__Document passage__
Noise-Aware Training (NAT)

Please see NATv2, an improved version of the original NAT framework.

Noise-Aware Training (NAT)

This repository contains the code and the data that can be used to reproduce the experiments described in the "NAT: Noise-Aware Training for Robust Neural Sequence Labeling" paper, which was accepted to be presented at the ACL 2020 conference.

Background

The standard sequence labeling systems are usually trained on clean text. Such systems exhibit substantially lower accuracy when applied on imperfect textual input. NAT aims to improve robustness of sequence labeling performed on data from noisy sources, like Optical Character Recognition (OCR), Automatic Speech Recognition (ASR) or misspelled user-generated text. NAT uses a standard sequence labeling architecture, but modifies the training objective of the neural model. To this end, it employs two auxiliary training objectives:

Data augmentation objective, which directly induces noise in the input data and trains the model on a mixture of clean and noisy samples.
Stability training objective that encourages similarity between the original and the perturbed input, which helps the model to produce a noise-invariant latent representation.

NAT was implemented as an extension to the FLAR library, but it can be integrated into any other sequence labeling framework.

Project Structure

├── flair
├── flair_ext
│   ├── models
│   ├── trainers
│   └── visual
├── resources
│   ├── cmx
│   ├── taggers
│   ├── tasks
│   └── typos
└── robust_ner

The flair directory includes the basic FLAIR framework. See the Quick Start section for more information, how to get it.

The flair_ext directory contains extensions to the basic FLAIR library:

An extended sequence labeling model, which implements both NAT objectives.
A modified trainer class, which performs training using the extended sequence labeling model.

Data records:
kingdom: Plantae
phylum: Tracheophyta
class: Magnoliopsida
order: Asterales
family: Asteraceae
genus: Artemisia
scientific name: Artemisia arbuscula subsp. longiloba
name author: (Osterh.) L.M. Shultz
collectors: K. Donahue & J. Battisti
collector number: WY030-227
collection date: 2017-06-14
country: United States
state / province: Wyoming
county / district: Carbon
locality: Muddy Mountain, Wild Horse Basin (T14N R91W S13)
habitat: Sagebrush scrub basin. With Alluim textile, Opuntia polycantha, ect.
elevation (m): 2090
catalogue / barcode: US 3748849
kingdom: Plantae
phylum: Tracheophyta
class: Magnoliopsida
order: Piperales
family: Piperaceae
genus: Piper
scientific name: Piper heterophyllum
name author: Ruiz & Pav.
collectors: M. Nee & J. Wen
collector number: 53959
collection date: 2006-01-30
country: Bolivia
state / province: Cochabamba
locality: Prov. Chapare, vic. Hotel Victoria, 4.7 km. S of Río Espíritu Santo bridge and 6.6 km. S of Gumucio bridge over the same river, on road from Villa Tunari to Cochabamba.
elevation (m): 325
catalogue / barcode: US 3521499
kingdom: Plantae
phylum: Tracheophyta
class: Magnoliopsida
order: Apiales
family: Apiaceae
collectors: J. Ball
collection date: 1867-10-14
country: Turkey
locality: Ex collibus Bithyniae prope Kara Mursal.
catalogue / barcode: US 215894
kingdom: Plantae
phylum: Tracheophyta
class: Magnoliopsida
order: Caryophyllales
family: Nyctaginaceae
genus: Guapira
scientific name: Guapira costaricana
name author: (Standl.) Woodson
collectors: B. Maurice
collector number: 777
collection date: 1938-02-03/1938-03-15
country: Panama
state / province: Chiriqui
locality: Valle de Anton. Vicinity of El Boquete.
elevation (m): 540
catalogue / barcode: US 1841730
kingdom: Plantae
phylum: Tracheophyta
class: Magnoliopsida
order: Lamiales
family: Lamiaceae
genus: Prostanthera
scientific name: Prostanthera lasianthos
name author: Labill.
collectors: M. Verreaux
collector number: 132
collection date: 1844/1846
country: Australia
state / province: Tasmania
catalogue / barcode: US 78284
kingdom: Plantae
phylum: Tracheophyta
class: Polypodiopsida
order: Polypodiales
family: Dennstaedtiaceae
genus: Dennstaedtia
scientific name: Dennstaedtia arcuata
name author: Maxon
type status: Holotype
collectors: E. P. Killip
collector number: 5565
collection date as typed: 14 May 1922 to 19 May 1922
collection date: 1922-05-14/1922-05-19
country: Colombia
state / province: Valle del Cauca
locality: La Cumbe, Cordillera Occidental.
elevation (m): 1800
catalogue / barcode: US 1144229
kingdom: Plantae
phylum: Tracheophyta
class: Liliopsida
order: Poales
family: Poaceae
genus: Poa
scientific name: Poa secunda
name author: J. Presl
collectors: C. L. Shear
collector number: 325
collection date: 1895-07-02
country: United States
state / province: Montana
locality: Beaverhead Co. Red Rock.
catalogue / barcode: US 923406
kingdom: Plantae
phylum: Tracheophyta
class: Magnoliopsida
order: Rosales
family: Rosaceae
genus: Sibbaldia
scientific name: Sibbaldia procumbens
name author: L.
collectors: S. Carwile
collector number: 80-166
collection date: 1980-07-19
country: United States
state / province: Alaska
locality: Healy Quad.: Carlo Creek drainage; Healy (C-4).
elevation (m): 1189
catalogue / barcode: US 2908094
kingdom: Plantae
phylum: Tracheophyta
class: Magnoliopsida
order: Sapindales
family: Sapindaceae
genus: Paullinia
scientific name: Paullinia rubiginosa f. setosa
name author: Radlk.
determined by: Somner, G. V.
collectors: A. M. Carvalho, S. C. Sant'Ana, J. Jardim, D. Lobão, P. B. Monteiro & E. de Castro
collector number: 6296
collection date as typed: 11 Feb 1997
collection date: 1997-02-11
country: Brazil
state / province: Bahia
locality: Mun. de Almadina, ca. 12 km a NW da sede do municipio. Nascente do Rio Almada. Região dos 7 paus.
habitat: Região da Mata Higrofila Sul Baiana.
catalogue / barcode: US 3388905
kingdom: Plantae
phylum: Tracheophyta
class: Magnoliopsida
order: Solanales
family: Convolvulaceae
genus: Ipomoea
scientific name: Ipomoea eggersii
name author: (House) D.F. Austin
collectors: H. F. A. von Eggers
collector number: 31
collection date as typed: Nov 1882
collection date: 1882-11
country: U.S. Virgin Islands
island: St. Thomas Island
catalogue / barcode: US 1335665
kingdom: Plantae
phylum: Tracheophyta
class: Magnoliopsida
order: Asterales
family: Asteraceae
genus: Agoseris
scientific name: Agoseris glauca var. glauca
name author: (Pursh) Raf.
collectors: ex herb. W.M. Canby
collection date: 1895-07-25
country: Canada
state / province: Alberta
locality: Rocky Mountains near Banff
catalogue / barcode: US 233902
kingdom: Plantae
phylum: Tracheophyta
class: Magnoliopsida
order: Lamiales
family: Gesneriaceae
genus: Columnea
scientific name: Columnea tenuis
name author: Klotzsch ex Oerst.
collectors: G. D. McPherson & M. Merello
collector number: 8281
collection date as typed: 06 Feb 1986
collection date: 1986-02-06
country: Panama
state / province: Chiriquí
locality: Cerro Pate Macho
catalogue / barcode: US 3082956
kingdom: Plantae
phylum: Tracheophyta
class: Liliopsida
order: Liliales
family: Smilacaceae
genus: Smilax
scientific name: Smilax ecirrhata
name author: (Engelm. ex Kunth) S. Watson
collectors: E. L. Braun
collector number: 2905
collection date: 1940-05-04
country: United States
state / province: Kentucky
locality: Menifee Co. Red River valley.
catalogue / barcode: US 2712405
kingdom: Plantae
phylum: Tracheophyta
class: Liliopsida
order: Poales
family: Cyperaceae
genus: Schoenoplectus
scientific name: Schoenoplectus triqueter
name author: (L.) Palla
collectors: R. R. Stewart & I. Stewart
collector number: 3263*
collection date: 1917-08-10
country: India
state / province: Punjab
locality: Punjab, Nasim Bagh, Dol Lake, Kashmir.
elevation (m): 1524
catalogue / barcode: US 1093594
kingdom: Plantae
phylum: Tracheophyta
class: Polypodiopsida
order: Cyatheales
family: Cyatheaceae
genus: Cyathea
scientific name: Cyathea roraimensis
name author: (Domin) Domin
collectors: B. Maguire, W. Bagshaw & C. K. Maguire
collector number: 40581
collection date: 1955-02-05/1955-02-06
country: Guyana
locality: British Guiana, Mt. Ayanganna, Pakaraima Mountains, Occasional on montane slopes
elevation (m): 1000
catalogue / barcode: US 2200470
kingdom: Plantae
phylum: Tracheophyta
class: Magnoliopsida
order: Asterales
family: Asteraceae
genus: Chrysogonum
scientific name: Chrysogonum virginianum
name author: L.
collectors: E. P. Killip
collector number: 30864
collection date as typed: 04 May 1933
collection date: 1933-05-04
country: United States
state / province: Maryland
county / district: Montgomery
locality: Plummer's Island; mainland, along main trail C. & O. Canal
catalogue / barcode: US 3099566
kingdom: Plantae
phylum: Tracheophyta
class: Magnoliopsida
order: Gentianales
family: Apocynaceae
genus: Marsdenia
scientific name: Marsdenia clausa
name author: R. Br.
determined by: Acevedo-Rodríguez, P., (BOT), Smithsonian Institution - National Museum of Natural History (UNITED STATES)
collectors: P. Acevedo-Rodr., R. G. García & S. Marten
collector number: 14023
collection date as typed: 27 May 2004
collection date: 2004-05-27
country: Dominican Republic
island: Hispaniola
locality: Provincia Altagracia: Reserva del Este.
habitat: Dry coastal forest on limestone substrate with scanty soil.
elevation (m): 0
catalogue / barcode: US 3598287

__To be done__
A) Answer these questions using the Noise-Aware Training page:
(i) At which conference was the NAT paper accepted to be presented?
(ii) Which three noisy data sources does the page name?
(iii) Which directory includes the basic FLAIR framework?
B) List every subdirectory that the Noise-Aware Training page shows under the resources directory.
C) Rewrite the stretch of the Noise-Aware Training page from "This repository contains" through "ACL 2020 conference.", substituting "project" for "repository".

__Correct answers__
A)
(i) The ACL 2020 conference
(ii) Optical Character Recognition (OCR), Automatic Speech Recognition (ASR), and misspelled user-generated text
(iii) The flair directory

B) cmx, taggers, tasks, typos

C)
This project contains the code and the data that can be used to reproduce the experiments described in the "NAT: Noise-Aware Training for Robust Neural Sequence Labeling" paper, which was accepted to be presented at the ACL 2020 conference.